*What is required*
Could you update the source text of these entries, replacing every "Player Pawn" with "Player Character" and leaving everything else unchanged? Leave the pictures out of your answer.

Segment Open

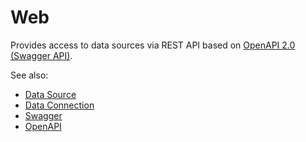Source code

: <!-- TITLE: Web -->
<!-- SUBTITLE: -->

# Web

Provides access to data sources via REST API based on 
[OpenAPI 2.0 (Swagger API)](https://swagger.io/).

See also:

  * [Data Source](data-source.md)
  * [Data Connection](data-connection.md)
  * [Swagger](https://swagger.io/)
  * [OpenAPI](https://swagger.io/docs/specification/about/)
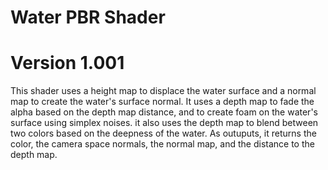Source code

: # Water PBR Shader
# Version 1.001
This shader uses a height map to displace the water surface and a normal map to create the water's surface normal. 
It uses a depth map to fade the alpha based on the depth map distance, and to create foam on the water's surface using simplex noises. 
it also uses the depth map to blend between two colors based on the deepness of the water. 
As outuputs, it returns the color, the camera space normals, the normal map, and the distance to the depth map.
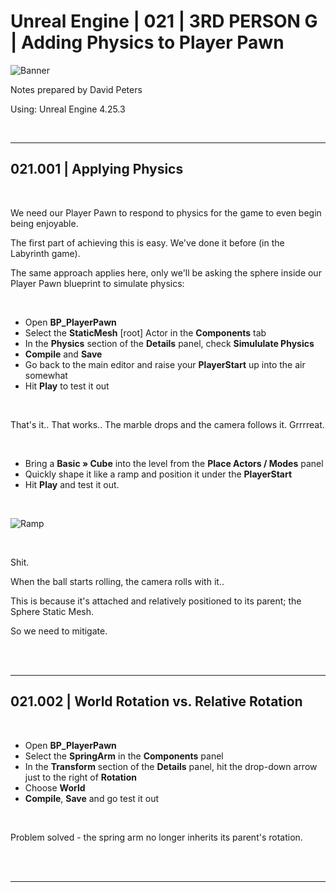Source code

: # Unreal Engine | 021 | 3RD PERSON G | Adding Physics to Player Pawn

![Banner](https://user-images.githubusercontent.com/36719180/93958681-1a422980-fdab-11ea-8c2b-e665e08294da.png)


Notes prepared by David Peters

Using: Unreal Engine 4.25.3 

<br>

---

## 021.001 | Applying Physics

<br>

We need our Player Pawn to respond to physics for the game to even begin being enjoyable.

The first part of achieving this is easy. We've done it before (in the Labyrinth game). 

The same approach applies here, only we'll be asking the sphere inside our Player Pawn blueprint to simulate physics: 

<br>

- Open **BP_PlayerPawn**
- Select the **StaticMesh** [root] Actor in the **Components** tab
- In the **Physics** section of the **Details** panel, check **Simululate Physics**
- **Compile** and **Save**
- Go back to the main editor and raise your **PlayerStart** up into the air somewhat
- Hit **Play** to test it out

<br>

That's it.. That works.. The marble drops and the camera follows it. Grrrreat.

<br>

- Bring a **Basic » Cube** into the level from the **Place Actors / Modes** panel
- Quickly shape it like a ramp and position it under the **PlayerStart**
- Hit **Play** and test it out.

<br>

![Ramp](https://user-images.githubusercontent.com/36719180/94394501-fb340500-01b9-11eb-9228-350495a8b592.png)

<br>

Shit.

When the ball starts rolling, the camera rolls with it..

This is because it's attached and relatively positioned to its parent; the Sphere Static Mesh.

So we need to mitigate.

<br><br>

---

## 021.002 | World Rotation vs. Relative Rotation

<br>

- Open **BP_PlayerPawn**
- Select the **SpringArm** in the **Components** panel
- In the **Transform** section of the **Details** panel, hit the drop-down arrow just to the right of **Rotation**
- Choose **World**
- **Compile**, **Save** and go test it out

<br>

Problem solved - the spring arm no longer inherits its parent's rotation.

<br><br>

---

Segment Closed

*Response below*
Source code

: <!-- TITLE: Web -->
<!-- SUBTITLE: -->

# Web

Provides access to data sources via REST API based on 
[OpenAPI 2.0 (Swagger API)](https://swagger.io/).

See also:

  * [Data Source](data-source.md)
  * [Data Connection](data-connection.md)
  * [Swagger](https://swagger.io/)
  * [OpenAPI](https://swagger.io/docs/specification/about/)
Source code

: # Water PBR Shader
# Version 1.001
This shader uses a height map to displace the water surface and a normal map to create the water's surface normal. 
It uses a depth map to fade the alpha based on the depth map distance, and to create foam on the water's surface using simplex noises. 
it also uses the depth map to blend between two colors based on the deepness of the water. 
As outuputs, it returns the color, the camera space normals, the normal map, and the distance to the depth map.
Source code

: # Unreal Engine | 021 | 3RD PERSON G | Adding Physics to Player Character

![Banner](https://user-images.githubusercontent.com/36719180/93958681-1a422980-fdab-11ea-8c2b-e665e08294da.png)


Notes prepared by David Peters

Using: Unreal Engine 4.25.3 

<br>

---

## 021.001 | Applying Physics

<br>

We need our Player Character to respond to physics for the game to even begin being enjoyable.

The first part of achieving this is easy. We've done it before (in the Labyrinth game). 

The same approach applies here, only we'll be asking the sphere inside our Player Character blueprint to simulate physics: 

<br>

- Open **BP_PlayerPawn**
- Select the **StaticMesh** [root] Actor in the **Components** tab
- In the **Physics** section of the **Details** panel, check **Simululate Physics**
- **Compile** and **Save**
- Go back to the main editor and raise your **PlayerStart** up into the air somewhat
- Hit **Play** to test it out

<br>

That's it.. That works.. The marble drops and the camera follows it. Grrrreat.

<br>

- Bring a **Basic » Cube** into the level from the **Place Actors / Modes** panel
- Quickly shape it like a ramp and position it under the **PlayerStart**
- Hit **Play** and test it out.

<br>

![Ramp](https://user-images.githubusercontent.com/36719180/94394501-fb340500-01b9-11eb-9228-350495a8b592.png)

<br>

Shit.

When the ball starts rolling, the camera rolls with it..

This is because it's attached and relatively positioned to its parent; the Sphere Static Mesh.

So we need to mitigate.

<br><br>

---

## 021.002 | World Rotation vs. Relative Rotation

<br>

- Open **BP_PlayerPawn**
- Select the **SpringArm** in the **Components** panel
- In the **Transform** section of the **Details** panel, hit the drop-down arrow just to the right of **Rotation**
- Choose **World**
- **Compile**, **Save** and go test it out

<br>

Problem solved - the spring arm no longer inherits its parent's rotation.

<br><br>

---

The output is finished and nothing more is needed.